Select the right nearshore staffing firm, with the care one would take in choosing a business partner. This is not just another supplier; this is a company that will help grow your team in another country. Always check references and ensure they treat the staff the way you would like them to be treated. In particular, look at their turnover rate.
Never delegate employee selection; make sure you can interview the candidates and have the final word. This will ensure that only candidates are hired who share the company's values and culture.
Ensure that remote staff have clear lines of reporting to a leader who is in place from the start.
Conversely, here are some counter-indicators to nearshoring:
If you don’t have time to train your team, this is not the time to use nearshore staffing. Do not assume that your remote staff will know what to do and how to do it. Like all employees, they must be trained.
Do not sacrifice quality to keep costs down; retain the level of quality that your business needs.
Do not nearshore without a growth plan, mapping out how to hire and grow the remote team.
Since the 1940s, US businesses have been taking advantage of what Mexico has to offer as a business ally or partner, whether it is labor, low-cost production, or quality talent. In the past, this was a strategy reserved for big corporations that could partner with a Maquila or build production facilities in Mexico. The new trend of nearshore staffing is for everyone, from a startup to a Fortune 500 corporation, and everyone in between. With recent technological advances, many more businesses can now reap the benefits of nearshore staffing.
I have seen how our clients have grown using this strategy to tap into Mexico’s quality talent while generating savings. In a study by Remote Team Solutions, a nearshore staffing firm, 45% of our clients doubled the number of remote team members in just one year; they were able to scale faster due to the savings generated.

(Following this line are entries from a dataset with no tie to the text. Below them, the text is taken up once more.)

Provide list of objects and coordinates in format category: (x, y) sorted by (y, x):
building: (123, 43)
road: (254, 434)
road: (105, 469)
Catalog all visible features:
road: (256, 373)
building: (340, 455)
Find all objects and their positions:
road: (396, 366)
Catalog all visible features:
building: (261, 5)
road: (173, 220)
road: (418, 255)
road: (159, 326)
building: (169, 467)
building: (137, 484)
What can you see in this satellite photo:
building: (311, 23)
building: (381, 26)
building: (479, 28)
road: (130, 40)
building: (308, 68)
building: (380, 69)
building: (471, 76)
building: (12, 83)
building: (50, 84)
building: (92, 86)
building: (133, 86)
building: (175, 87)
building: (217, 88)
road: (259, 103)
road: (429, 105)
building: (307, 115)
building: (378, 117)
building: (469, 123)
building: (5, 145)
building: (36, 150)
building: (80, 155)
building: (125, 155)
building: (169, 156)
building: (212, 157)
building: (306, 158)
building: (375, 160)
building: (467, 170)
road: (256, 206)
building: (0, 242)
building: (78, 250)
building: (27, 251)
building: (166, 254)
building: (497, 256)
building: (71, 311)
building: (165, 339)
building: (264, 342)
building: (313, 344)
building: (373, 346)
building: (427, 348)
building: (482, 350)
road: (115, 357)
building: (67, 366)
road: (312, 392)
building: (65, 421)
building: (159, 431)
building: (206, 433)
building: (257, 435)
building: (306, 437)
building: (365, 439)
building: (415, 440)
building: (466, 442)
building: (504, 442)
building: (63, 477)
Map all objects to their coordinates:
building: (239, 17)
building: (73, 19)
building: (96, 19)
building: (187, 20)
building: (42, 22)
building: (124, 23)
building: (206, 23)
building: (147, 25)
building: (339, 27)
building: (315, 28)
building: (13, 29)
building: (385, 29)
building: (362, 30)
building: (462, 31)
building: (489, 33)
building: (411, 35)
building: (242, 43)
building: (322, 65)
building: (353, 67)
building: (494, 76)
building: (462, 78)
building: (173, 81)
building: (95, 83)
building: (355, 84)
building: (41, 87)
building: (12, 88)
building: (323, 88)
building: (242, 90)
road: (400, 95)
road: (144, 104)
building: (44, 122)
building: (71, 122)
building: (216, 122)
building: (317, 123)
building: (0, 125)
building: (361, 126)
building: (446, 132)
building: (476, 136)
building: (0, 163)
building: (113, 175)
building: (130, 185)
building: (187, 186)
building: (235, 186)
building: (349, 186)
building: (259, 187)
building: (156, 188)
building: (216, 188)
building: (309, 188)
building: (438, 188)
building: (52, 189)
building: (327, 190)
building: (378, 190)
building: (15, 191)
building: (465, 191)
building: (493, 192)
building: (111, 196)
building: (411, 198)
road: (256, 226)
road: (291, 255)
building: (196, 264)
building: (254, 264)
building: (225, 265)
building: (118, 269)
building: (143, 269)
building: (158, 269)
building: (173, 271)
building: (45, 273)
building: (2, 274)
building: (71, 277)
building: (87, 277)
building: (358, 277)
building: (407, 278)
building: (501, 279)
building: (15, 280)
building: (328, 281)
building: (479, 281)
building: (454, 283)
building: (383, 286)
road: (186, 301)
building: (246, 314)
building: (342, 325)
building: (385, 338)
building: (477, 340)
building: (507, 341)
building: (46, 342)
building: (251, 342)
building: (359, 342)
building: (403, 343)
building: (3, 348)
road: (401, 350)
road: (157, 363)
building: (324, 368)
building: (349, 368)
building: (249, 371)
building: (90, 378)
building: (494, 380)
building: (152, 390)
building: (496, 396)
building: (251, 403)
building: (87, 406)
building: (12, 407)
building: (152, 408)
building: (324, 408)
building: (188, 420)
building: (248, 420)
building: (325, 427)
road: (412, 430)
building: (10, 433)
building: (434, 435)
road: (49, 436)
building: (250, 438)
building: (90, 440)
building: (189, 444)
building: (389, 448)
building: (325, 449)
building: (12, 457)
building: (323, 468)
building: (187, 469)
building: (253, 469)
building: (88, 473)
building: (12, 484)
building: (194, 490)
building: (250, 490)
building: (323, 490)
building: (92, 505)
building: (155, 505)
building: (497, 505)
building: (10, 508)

I highly recommend the use of nearshore staffing as a strategy to compete globally. I recommend analyzing which positions can work remotely and planning to transition them gradually to a nearshore staffing firm. You can start with one remote staff member to get the feel of the process, make improvements along the way, and keep adding more positions to your remote team. Just remember, having your nearshore remote team is like everything else; you must do it right and put in the time (at least in the beginning) for it to work.